Injectable PLLA currently is approved in Europe, Canada, and the United States for the restoration or correction of lipoatrophy signs in people with HIV. It also is approved in Europe, Brazil, Australia, and Canada for the cosmetic correction of facial volume defects, and currently is under review by the Food and Drug Administration (FDA) in the United States for volume restoration or correction of facial wrinkles and folds, such as nasolabial lines or folds. All other uses should be considered off-label.
In the trial by Hanke and Redbord [24], due to the greater severity of lipoatrophy in HIV patients, the mean total number of injectable PLLA treatments undertaken was greater (n = 4.6) than in the HIV-negative population (n = 2.7). Furthermore, HIV-lipoatrophy patients demonstrated a longer time until full correction (23.9 weeks; average improvement of −2.3 in the lipoatrophy score) than patients undergoing treatment for age-related facial lipoatrophy (17.4 weeks; average improvement of −1.2 in the lipoatrophy score).
Jaw Line
The angle and body of the mandible, with its overlying masseter and platysma muscles, define the inferior border of the lower face and create the jaw line. The jaw line can be exaggerated in HAART patients depleted of facial fat, allowing the skin to sheath the musculoskeletal features more closely. This also occurs in the aged face, but there often is remaining fat that descends below and obscures the edge of the mandible as the facial fullness deflates.
General Features
Although HIV-associated lipoatrophy is not age dependent, it can be exacerbated with chronologic aging and is more severe when HAART is initiated at an advanced age. Because the disease can affect people at any age, the reorganization that occurs is not necessarily reflected in the condition [43]. Compared with the experience of chronologically aged patients, visual protrusion of the maxilla and mandible is apparent with HIV-associated lipoatrophy as the mid-face is depleted of fat volume and develops the lateral concavities that typify the condition. The aging patient undergoes bony resorption and reorganization, with some retrusion of the maxilla and mandible and reduction in the underlying surface area for soft tissue support that allows the skin to sag [36, 43, 56]. On the other hand, the patient with HIV-associated lipoatrophy can have an apparent increase in prominence of the maxilla and mandible as the surrounding soft tissues recede.

Apply what you read |
1. According to the passage on facial lipoatrophy, how many weeks did HIV-lipoatrophy patients in the Hanke and Redbord trial take to reach full correction?
2. Repeat word for word the part of the passage on facial lipoatrophy that opens with the words containing "Injectable PLLA currently" and closes with "be considered off-label.".
Rely only on the passage on facial lipoatrophy for your answers.

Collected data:
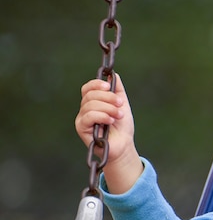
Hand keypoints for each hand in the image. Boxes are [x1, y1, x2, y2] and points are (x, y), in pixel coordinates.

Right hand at [75, 74, 142, 193]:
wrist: (123, 145)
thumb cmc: (122, 127)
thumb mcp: (122, 105)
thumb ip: (117, 89)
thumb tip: (113, 75)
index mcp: (93, 102)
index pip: (87, 88)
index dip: (96, 84)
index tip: (108, 86)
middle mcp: (85, 109)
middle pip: (89, 95)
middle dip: (108, 97)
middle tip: (120, 105)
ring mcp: (82, 119)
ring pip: (90, 105)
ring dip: (108, 108)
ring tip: (118, 116)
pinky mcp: (81, 128)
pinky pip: (88, 116)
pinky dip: (102, 116)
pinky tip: (111, 121)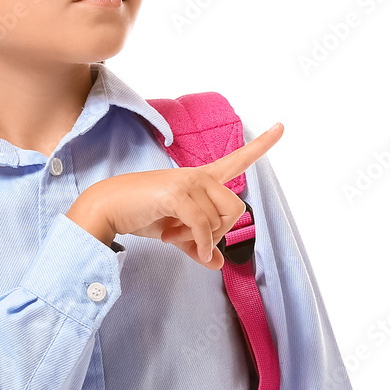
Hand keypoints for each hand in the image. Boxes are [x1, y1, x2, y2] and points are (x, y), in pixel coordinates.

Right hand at [79, 123, 282, 269]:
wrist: (109, 209)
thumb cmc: (141, 214)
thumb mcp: (176, 232)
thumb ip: (199, 245)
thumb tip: (218, 263)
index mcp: (201, 179)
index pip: (237, 160)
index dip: (261, 145)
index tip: (281, 126)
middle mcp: (199, 176)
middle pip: (236, 208)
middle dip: (219, 232)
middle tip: (190, 238)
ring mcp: (188, 182)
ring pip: (219, 221)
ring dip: (201, 239)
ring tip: (173, 233)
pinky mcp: (177, 194)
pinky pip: (204, 227)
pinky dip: (200, 244)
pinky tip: (184, 246)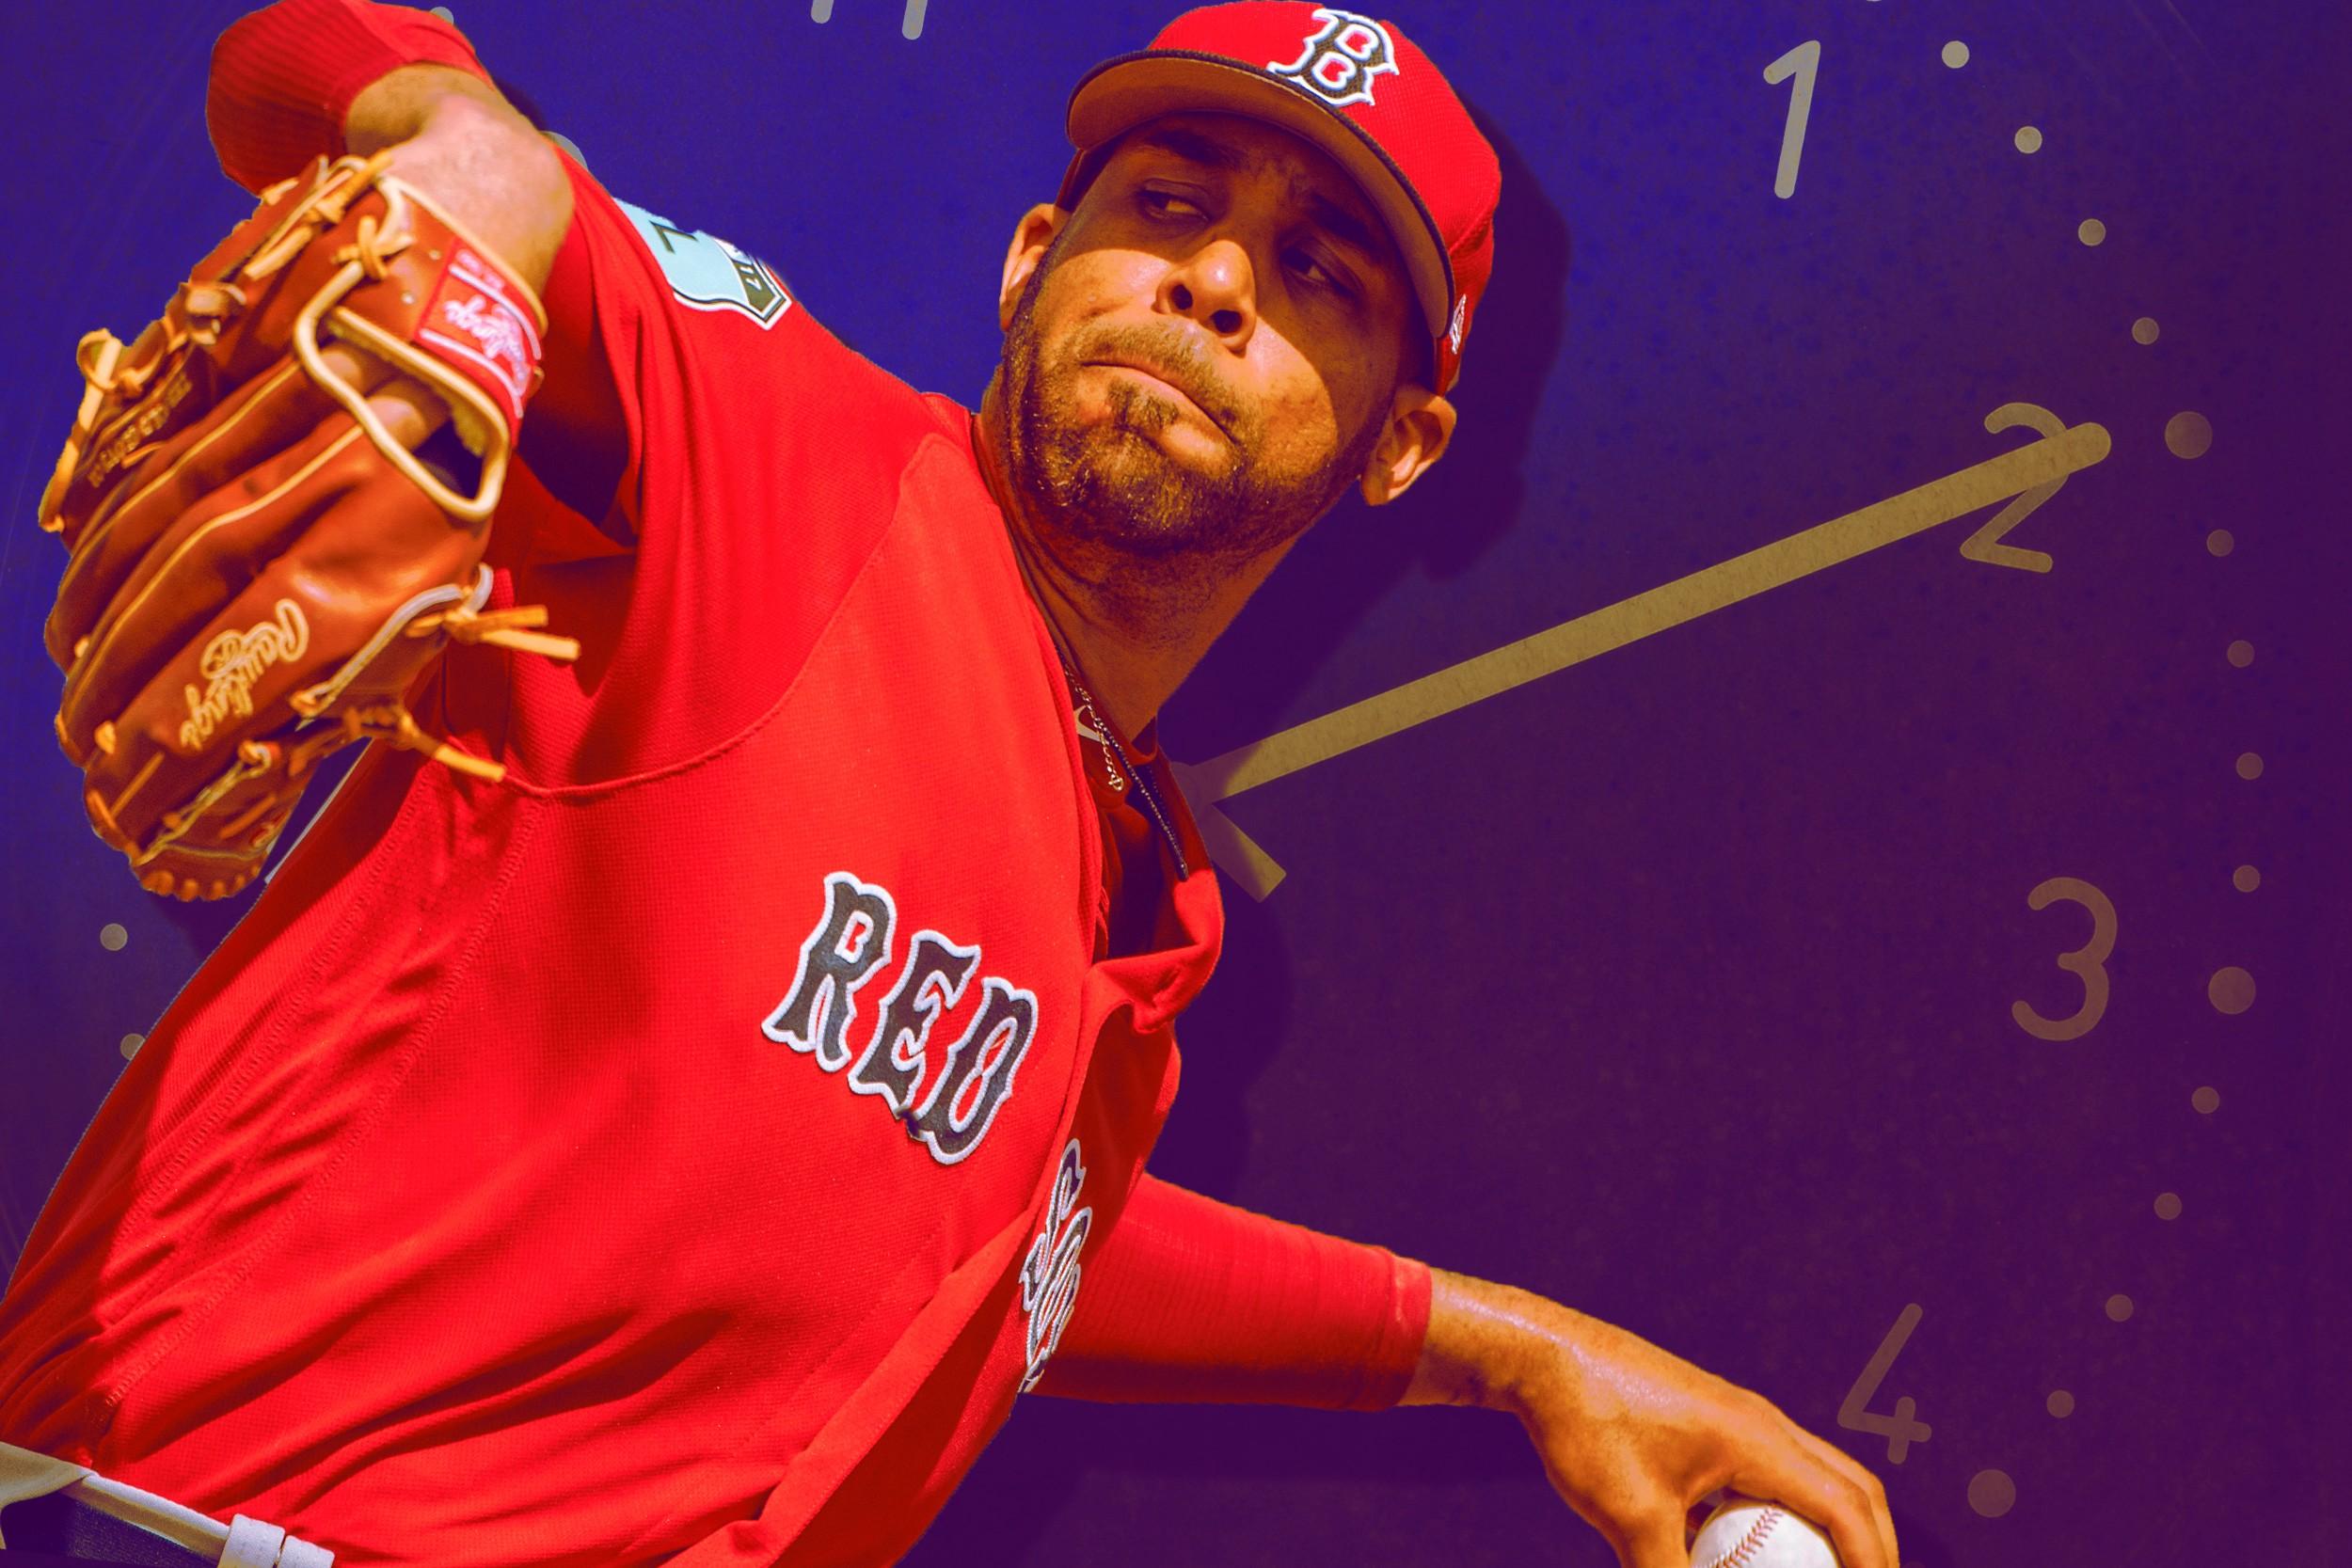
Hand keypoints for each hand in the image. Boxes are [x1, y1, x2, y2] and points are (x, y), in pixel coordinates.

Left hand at [1400, 1268, 1897, 1567]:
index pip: (1848, 1509)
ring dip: (1821, 1529)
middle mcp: (1761, 1424)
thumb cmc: (1588, 1426)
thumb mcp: (1629, 1517)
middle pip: (1849, 1486)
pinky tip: (1733, 1553)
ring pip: (1807, 1477)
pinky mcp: (1704, 1425)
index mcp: (1759, 1440)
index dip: (1873, 1564)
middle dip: (1869, 1546)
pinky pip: (1762, 1475)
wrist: (1540, 1357)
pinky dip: (1771, 1516)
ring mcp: (1734, 1420)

Responses to the tasks |
1. 23.9 weeks.

2.
Injectable PLLA currently is approved in Europe, Canada, and the United States for the restoration or correction of lipoatrophy signs in people with HIV. It also is approved in Europe, Brazil, Australia, and Canada for the cosmetic correction of facial volume defects, and currently is under review by the Food and Drug Administration (FDA) in the United States for volume restoration or correction of facial wrinkles and folds, such as nasolabial lines or folds. All other uses should be considered off-label.